→ **Provided text**:
=== Begin Enclosure ===
A Laboratory-Safety Site Offers Advice and Training for Students, Researchers

By JASON HUGHES

While mixing chemicals, a lab technician inadvertently tips a pitcher-sized flask, sending the highly toxic concoction onto his arm and burning it badly. You are perched on a lab stool two tables away.

What do you do?


BOOKMARK:
A laboratory-safety site explains how to avoid accidents, and how to handle the ones that can't be avoided.

Well, the Howard Hughes Medical Institute wants to make sure that you know -- whether you're an institute employee, a college student in a lab course, or a professional researcher. The institute's Office of Laboratory Safety has created a World-Wide Web site, called Knowing How to Practice Safe Science, that explains safety procedures covering all kinds of situations that might occur in laboratories.

In years past, the institute -- which employs some 3,000 researchers and students on more than 300 campuses -- has required its researchers to participate in laboratory-safety training that relied on two videotapes covering emergency-response methods and lab-safety procedures.

Now the site will fulfill institute employees' annual safety-training requirement instead. "We were in need of something to improve the quality of our orientation for new employees in the way of laboratory safety," says W. Emmett Barkley, the director of the institute's Office of Laboratory Safety.
=== End Enclosure ===
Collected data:
=== Begin Enclosure ===
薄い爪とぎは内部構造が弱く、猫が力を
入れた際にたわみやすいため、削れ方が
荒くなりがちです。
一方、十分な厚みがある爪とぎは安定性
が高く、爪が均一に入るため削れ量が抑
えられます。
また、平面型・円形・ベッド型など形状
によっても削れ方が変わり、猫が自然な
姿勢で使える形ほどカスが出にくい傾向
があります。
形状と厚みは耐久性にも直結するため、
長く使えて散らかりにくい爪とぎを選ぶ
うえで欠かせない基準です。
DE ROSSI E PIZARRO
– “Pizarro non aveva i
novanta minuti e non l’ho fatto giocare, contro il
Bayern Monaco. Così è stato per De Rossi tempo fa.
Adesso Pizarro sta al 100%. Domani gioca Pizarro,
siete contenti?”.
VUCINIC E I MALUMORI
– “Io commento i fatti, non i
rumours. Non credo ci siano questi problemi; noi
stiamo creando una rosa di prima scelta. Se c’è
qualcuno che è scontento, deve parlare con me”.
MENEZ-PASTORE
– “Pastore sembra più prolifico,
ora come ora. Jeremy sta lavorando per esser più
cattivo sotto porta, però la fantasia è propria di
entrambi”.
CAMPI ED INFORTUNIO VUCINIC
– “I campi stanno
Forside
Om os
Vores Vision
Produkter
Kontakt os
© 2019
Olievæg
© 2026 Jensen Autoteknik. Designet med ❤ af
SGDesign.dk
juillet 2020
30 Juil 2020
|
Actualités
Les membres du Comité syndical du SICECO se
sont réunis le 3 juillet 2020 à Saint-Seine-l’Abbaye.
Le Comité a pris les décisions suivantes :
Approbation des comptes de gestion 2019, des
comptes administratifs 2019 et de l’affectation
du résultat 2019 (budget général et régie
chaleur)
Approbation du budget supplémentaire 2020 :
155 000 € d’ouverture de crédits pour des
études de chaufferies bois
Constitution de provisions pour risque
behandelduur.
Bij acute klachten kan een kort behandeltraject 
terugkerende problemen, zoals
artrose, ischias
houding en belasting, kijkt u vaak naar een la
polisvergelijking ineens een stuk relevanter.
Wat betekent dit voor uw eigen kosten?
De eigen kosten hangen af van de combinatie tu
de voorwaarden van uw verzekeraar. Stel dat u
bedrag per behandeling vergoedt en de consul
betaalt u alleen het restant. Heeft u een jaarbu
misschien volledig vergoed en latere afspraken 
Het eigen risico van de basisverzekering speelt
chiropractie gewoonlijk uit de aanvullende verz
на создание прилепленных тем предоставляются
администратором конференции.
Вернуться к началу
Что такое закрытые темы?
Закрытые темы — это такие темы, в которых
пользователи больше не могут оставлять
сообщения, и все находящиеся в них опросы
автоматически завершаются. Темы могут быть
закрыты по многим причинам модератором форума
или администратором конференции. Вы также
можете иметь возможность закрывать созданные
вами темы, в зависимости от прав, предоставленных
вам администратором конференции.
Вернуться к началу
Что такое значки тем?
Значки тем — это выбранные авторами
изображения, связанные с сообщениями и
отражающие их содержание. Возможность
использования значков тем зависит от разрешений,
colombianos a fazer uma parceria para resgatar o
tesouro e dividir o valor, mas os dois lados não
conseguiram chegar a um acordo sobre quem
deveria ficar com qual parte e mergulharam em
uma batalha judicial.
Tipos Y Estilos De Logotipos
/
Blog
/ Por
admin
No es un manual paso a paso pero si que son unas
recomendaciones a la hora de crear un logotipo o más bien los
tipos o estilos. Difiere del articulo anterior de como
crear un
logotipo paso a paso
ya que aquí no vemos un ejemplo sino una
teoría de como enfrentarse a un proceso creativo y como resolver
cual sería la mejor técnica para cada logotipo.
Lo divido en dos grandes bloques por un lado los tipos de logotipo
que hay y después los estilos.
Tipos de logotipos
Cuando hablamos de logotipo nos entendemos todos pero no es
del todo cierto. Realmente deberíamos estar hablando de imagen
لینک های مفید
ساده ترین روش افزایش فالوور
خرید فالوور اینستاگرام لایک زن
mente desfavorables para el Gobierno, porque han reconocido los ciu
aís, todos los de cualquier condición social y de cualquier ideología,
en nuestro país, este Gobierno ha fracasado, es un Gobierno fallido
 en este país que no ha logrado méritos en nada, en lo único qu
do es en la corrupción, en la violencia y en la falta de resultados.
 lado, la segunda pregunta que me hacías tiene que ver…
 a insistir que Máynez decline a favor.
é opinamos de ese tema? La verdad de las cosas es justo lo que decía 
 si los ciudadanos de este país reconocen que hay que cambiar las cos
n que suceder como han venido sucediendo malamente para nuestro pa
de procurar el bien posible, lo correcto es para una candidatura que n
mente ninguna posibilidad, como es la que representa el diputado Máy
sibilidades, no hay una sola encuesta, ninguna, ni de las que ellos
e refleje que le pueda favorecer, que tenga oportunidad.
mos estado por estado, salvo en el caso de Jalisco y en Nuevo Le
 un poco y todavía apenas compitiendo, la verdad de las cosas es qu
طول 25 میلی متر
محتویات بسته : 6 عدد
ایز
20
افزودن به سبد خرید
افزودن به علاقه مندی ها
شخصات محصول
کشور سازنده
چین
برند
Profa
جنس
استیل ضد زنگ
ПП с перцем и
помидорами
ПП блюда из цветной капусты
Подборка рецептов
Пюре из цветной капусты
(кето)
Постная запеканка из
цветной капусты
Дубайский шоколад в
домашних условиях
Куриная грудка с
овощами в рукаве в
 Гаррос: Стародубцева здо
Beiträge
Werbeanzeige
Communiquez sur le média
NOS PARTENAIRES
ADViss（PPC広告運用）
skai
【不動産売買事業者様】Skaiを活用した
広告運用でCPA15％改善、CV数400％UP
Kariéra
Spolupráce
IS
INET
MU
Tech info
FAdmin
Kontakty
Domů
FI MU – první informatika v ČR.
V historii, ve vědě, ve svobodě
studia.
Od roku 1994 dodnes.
=== End Enclosure ===
→ **Tasks and exercises**:
- a) According to the article on the laboratory-safety site, who does the Howard Hughes Medical Institute want to make sure knows what to do? List each kind of person it names.
- b) Answer these questions from the article on the laboratory-safety site:
(i) What is the Web site called?
(ii) How many researchers and students does the institute employ, and on how many campuses?
(iii) Who directs the institute's Office of Laboratory Safety?
- c) Extend the article on the laboratory-safety site, starting after its last sentence.

→ **Results for each task**:
- a)
- an institute employee
- a college student in a lab course
- a professional researcher

- b)
(i) Knowing How to Practice Safe Science
(ii) Some 3,000 researchers and students, on more than 300 campuses
(iii) W. Emmett Barkley

- c)
To create the site, the institute teamed up with the Yale University Center for Advanced Instructional Media. The center built the site using content compiled by the institute's laboratory-safety office.

"Knowing How to Practice Safe Science" takes users on an informative stroll through a well-equipped lab environment -- one where accidents can and do happen. The site covers such topics as handling human blood and the proper washing of laboratory glassware, and is sprinkled with pop quizzes. Start to finish, it takes most users about an hour. At the end, a 10-question test measures the user's awareness of the site's information.

The site tells visitors their test results, but does not record them. Institute employees' results are retained and assessed by the laboratory-safety staff. So far, 300 institute employees -- from campus labs at Stanford and Yale Universities and from several institutions in the Boston area -- have completed the test. The remaining 2,700 institute employees are expected to have taken it by the end of the year, and Mr. Barkley believes more than 1,500 non-institute researchers will have done so as well.

In its new incarnation, the training program is better serving the research staffs it is intended to help protect, Mr. Barkley says. "It reinforces safe practices that are relevant to the modern research laboratory," he says. "I think we need to continue to do that in order to insure that laboratory safety remains an integral part of one's experiences in the lab."